• Reading text:
>> start

That morning an Israeli fuel tanker driver named Yitzhak Ginsburg drove to the Pi Gelilot liquefied petroleum gas depot to fill up his tank. The depot was located on the northern outskirts of Tel Aviv, adjacent to Ramat Hasharon, and Herzliya, which put it in the middle of the most densely populated area in the Western world.1
At seven a.m. Ginsburg passed through the security checkpoint, entered the depot, and began fueling. Suddenly the ground began to shake beneath him. “There was a massive boom,” he later told reporters. “Everyone went flying in all directions, and the tanker, which weighs twenty tons, just exploded in the air. Everything was burning and going up in flames. Miraculously nothing happened to me. I thought it was an electrical malfunction. It never occurred to me that it was a terrorist attack.”2
But it was. Palestinian terrorists had placed a bomb in Ginsburg’s fuel tank. A cell member had followed Ginsburg to Pi Gelilot, waited for him to begin fueling, and remotely detonated the bomb.
The only reason Pi Gelilot is not remembered as the most deadly terror attack in history is because Ginsburg’s tanker carried diesel fuel.3 Had it been carrying gasoline, which is much more flammable than diesel, not only would the entire facility have been destroyed, but the fireball created by the explosion would have engulfed neighboring communities. Tel Aviv’s tony Ramat Aviv neighborhood, home to 11,400 people, would likely have been reduced to a smoldering ruin. So would Ramat Hasharon and Herzliya, which have a combined population of 127,600.

>> end

• What you need to do:
- a) Reproduce the full passage about the Pi Gelilot fuel depot bombing word for word.
- b) Quote the stretch of the records from the line that contains "class: Magnoliopsida" through the line that contains "common name: Woodland bittercress", both ends included, and nothing else.

• Stored rows:
>> start

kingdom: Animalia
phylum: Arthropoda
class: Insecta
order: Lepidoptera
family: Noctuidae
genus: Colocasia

>> end
>> start

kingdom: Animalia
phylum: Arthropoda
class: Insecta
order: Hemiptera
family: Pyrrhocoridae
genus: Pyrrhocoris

>> end
>> start

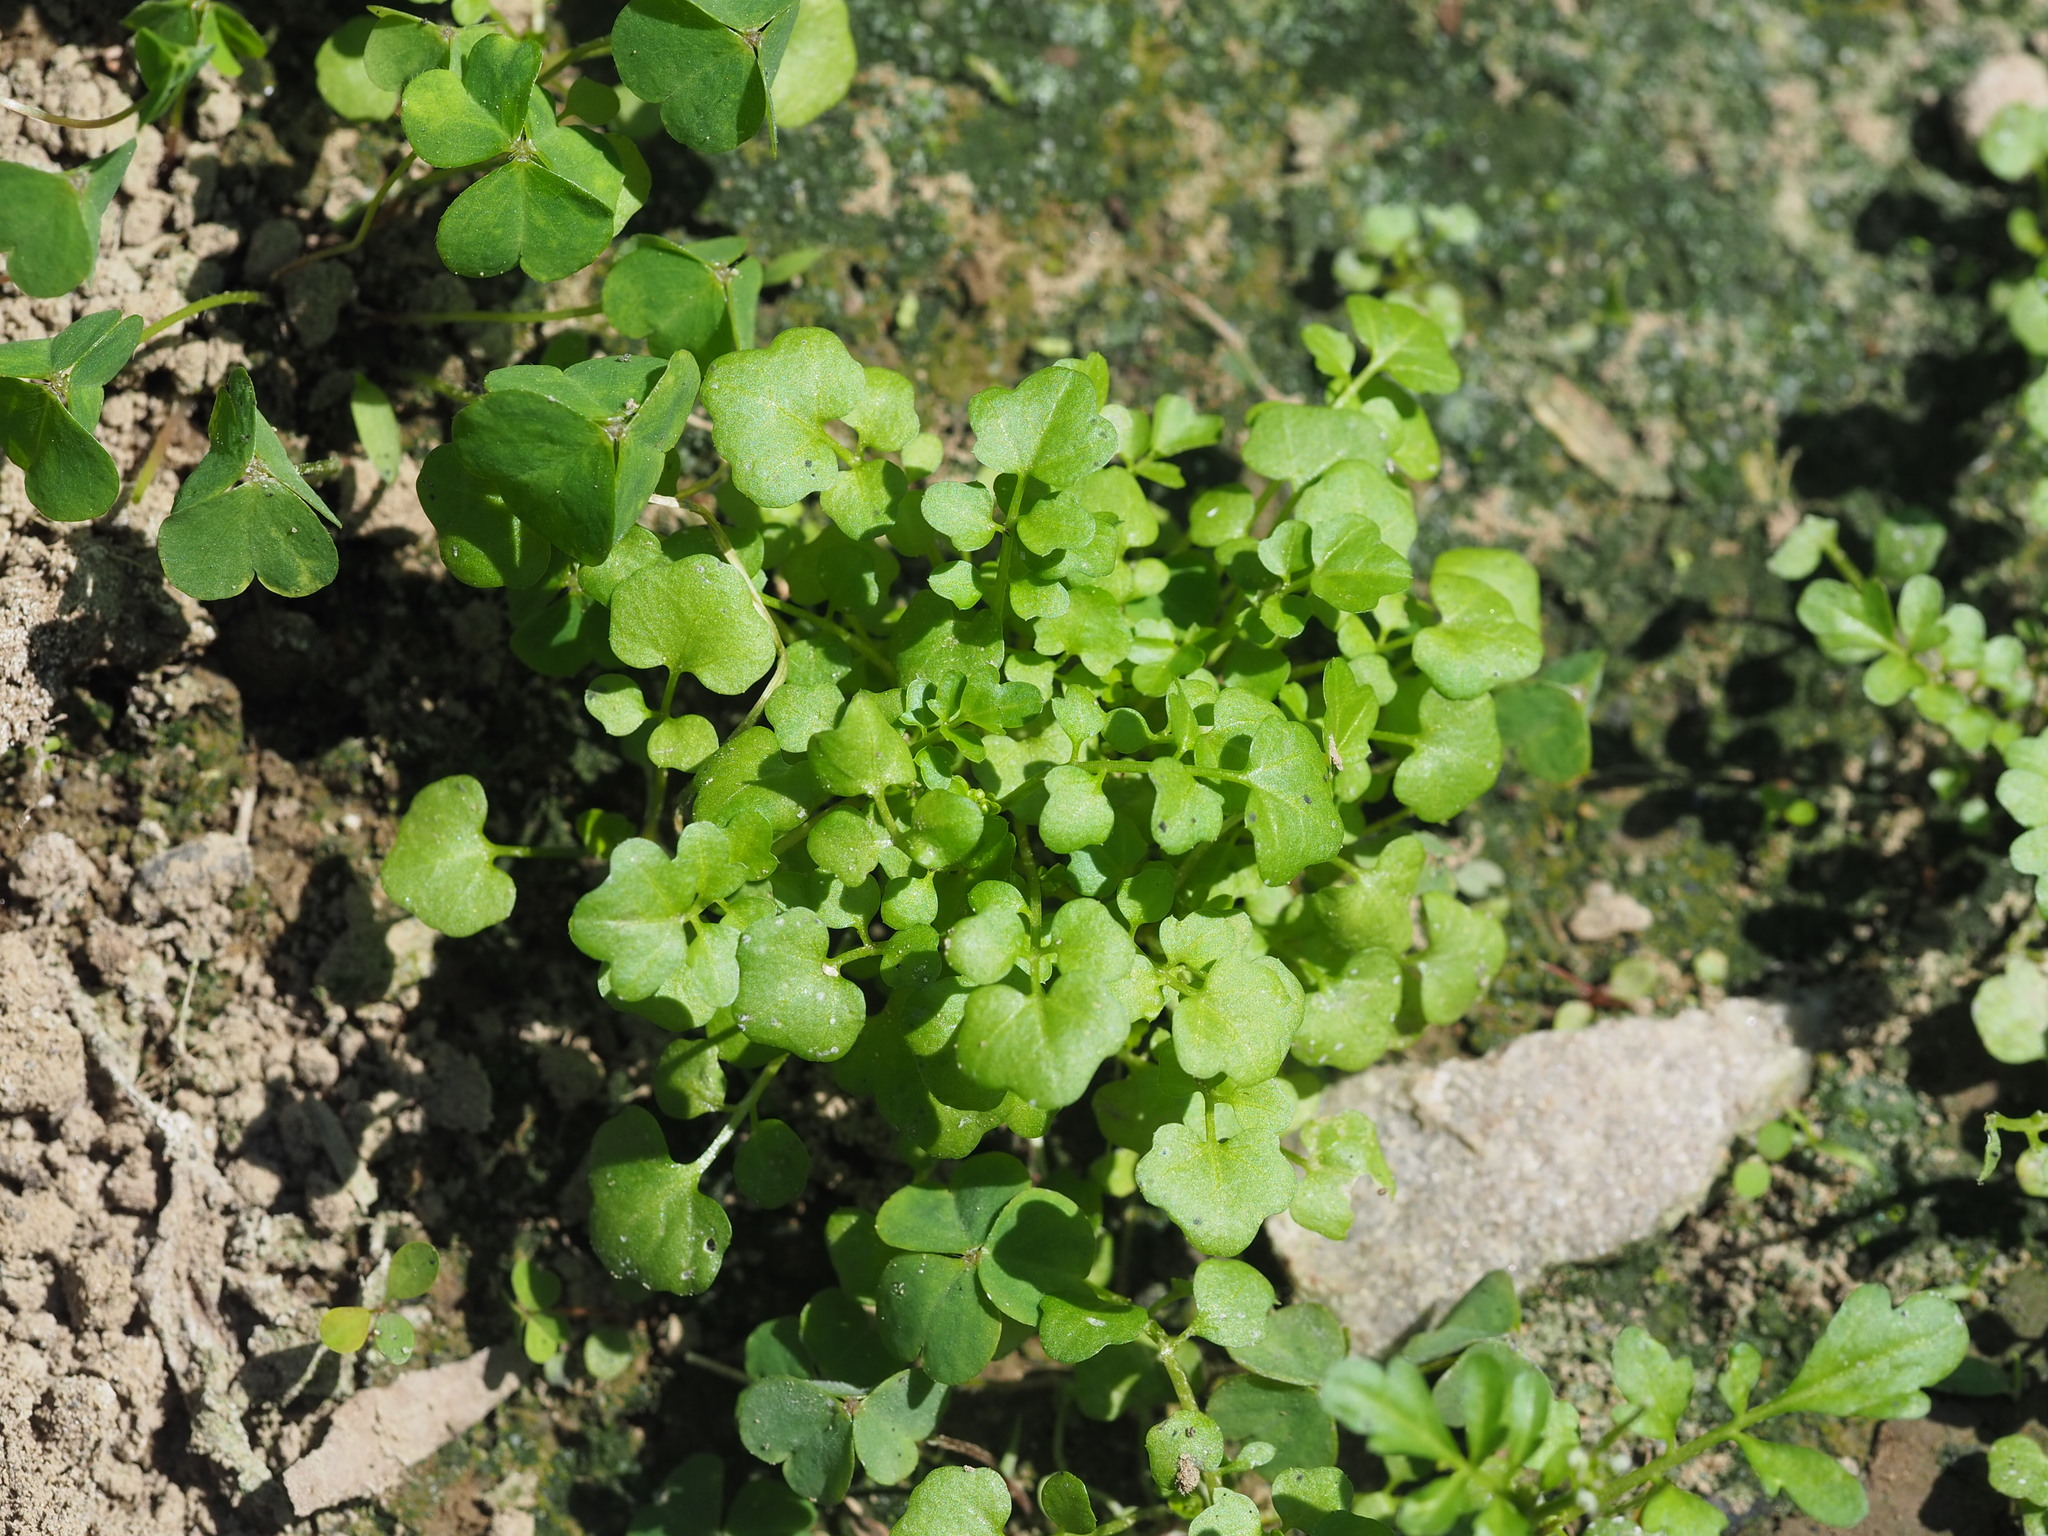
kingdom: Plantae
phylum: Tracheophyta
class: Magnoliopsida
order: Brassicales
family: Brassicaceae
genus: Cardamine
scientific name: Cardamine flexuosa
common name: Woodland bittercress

>> end

• Task-by-task solutions:
- a)
That morning an Israeli fuel tanker driver named Yitzhak Ginsburg drove to the Pi Gelilot liquefied petroleum gas depot to fill up his tank. The depot was located on the northern outskirts of Tel Aviv, adjacent to Ramat Hasharon, and Herzliya, which put it in the middle of the most densely populated area in the Western world.1
At seven a.m. Ginsburg passed through the security checkpoint, entered the depot, and began fueling. Suddenly the ground began to shake beneath him. “There was a massive boom,” he later told reporters. “Everyone went flying in all directions, and the tanker, which weighs twenty tons, just exploded in the air. Everything was burning and going up in flames. Miraculously nothing happened to me. I thought it was an electrical malfunction. It never occurred to me that it was a terrorist attack.”2
But it was. Palestinian terrorists had placed a bomb in Ginsburg’s fuel tank. A cell member had followed Ginsburg to Pi Gelilot, waited for him to begin fueling, and remotely detonated the bomb.
The only reason Pi Gelilot is not remembered as the most deadly terror attack in history is because Ginsburg’s tanker carried diesel fuel.3 Had it been carrying gasoline, which is much more flammable than diesel, not only would the entire facility have been destroyed, but the fireball created by the explosion would have engulfed neighboring communities. Tel Aviv’s tony Ramat Aviv neighborhood, home to 11,400 people, would likely have been reduced to a smoldering ruin. So would Ramat Hasharon and Herzliya, which have a combined population of 127,600.

- b)
class: Magnoliopsida
order: Brassicales
family: Brassicaceae
genus: Cardamine
scientific name: Cardamine flexuosa
common name: Woodland bittercress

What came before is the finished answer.